GLORIETA, N.M. (BP)–True corporate worship depends on fellowship among believers, a seminary dean told 500 Music Week participants, noting, “What you and your church take years to build can be destroyed with one cross word, one bad thought, one bitter spirit.

“The responsibility for the power of God in worship rests on us,” featured speaker Ergun Caner, dean of Liberty Baptist Theological Seminary and professor of theology and church history at Liberty University in Lynchburg, Va., said during the July 10-14 music conference at LifeWay Glorieta Conference Center near Santa Fe, N.M.

Preaching from Exodus 15, Caner said that contrary to popular teaching, Christians cannot worship corporately by focusing only on God. Focusing only on God may result in individual praise but it will not foster the fellowship required for corporate worship, he said.

In order to grow fellowship, church members must restore broken relationships –- a task far more difficult than the preacher’s job of preparing sermons, Caner said.

“What you do to bring about true worship in your church is harder than a pastor’s job,” he said. “… All it takes for a good sermon is a sanctified preacher. But for true worship to take place it takes a unified people. His job is easier than your job.”

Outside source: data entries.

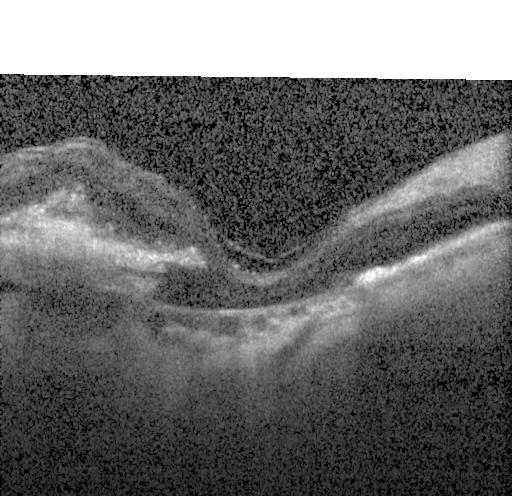

Optical coherence tomography scan. Spectral-domain OCT. Macular scan
Assessment: a choroidal neovascular membrane.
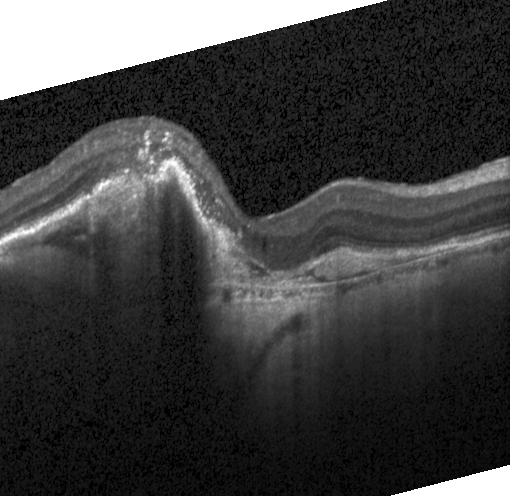
OCT line scan; Heidelberg Spectralis — A choroidal neovascular membrane.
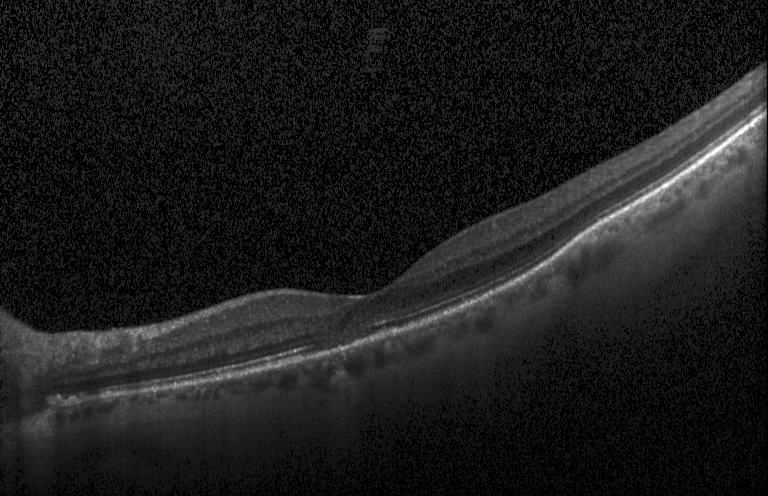 Instrument: Heidelberg Spectralis, OCT line scan, spectral-domain OCT, horizontal scan through the fovea.
Diagnosis: no CNV, DME, or drusen.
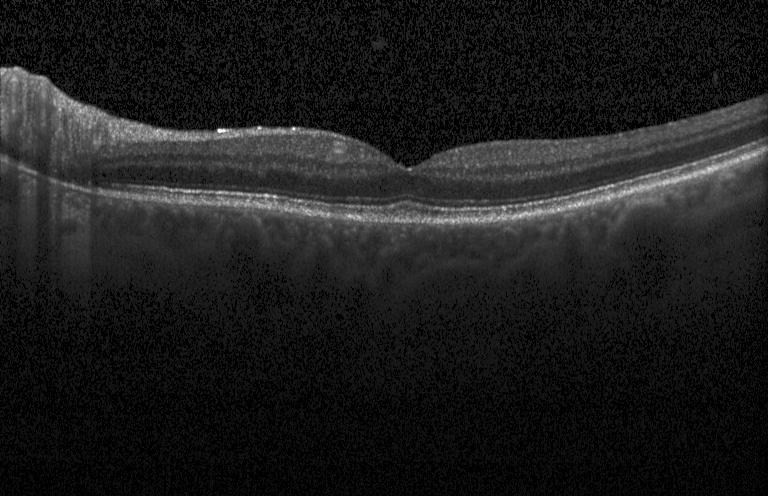
Retinal OCT B-scan, Heidelberg Spectralis. Diagnosis: no choroidal neovascularization, no diabetic macular edema, and no drusen.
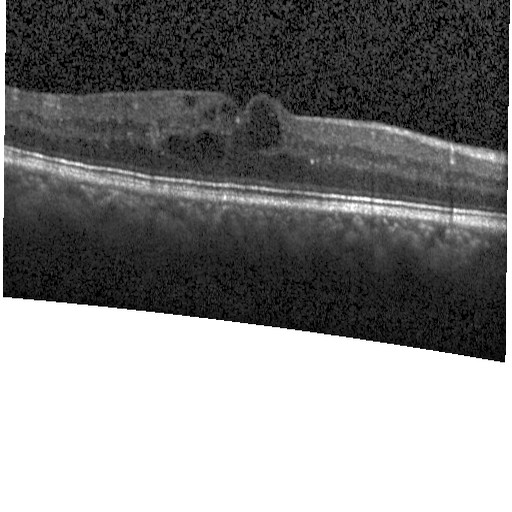
Retinal OCT B-scan; spectral-domain optical coherence tomography.
OCT finding: DME.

Some churches may “want” God to reveal Himself in their worship services, yet dissension and fighting in their congregations indicates they do not truly “welcome” God, Caner said. Welcoming God requires the difficult step of rejuvenating a church’s fellowship, he said, adding that a key to rejuvenating fellowship is for believers to remember their common experience of salvation.

“Want to unite your people?” Caner asked. “Remind them what it was like the day they got saved.”

After believers remember their common salvation, the next step to rejuvenating fellowship is forgiveness, Caner said.

“True fellowship depends on forgiveness,” he noted. “… True forgiveness destroys bitterness, and bitterness is the secret enemy of worship.”

Caner illustrated the importance of forgiveness by recounting how a failure to forgive in his own life resulted in a prolonged period of inhibited worship. When Caner became a born-again believer in Christ, his Muslim father disowned him and refused to have any contact with him. Caner developed bitterness toward his father that “ruined my heart and my worship,” he said.

Though his father died without ever reconciling with him, Caner said he forgave his father in 1992 and experienced a new freedom to worship God.

“Forgiveness is the key,” he said. “… Regardless of how bitter and cynical I was at my dad, it wasn’t his fault because the bitterness did not reside in my father’s heart. It resided in mine.

“… [In] 1992 I realized the great secret of knowing how to be broken before God is to forgive those who don’t want forgiveness.”

Caner concluded by encouraging the Music Week participants to take any steps necessary to forgive those toward whom they harbor bitterness. Forgiving is a sure way to move a congregation toward God-honoring corporate worship, he said.

“You want to know the secret to worship? There’s somebody you’ve got to release,” he said.

Music Week was sponsored by LifeWay Christian Resources of the Southern Baptist Convention.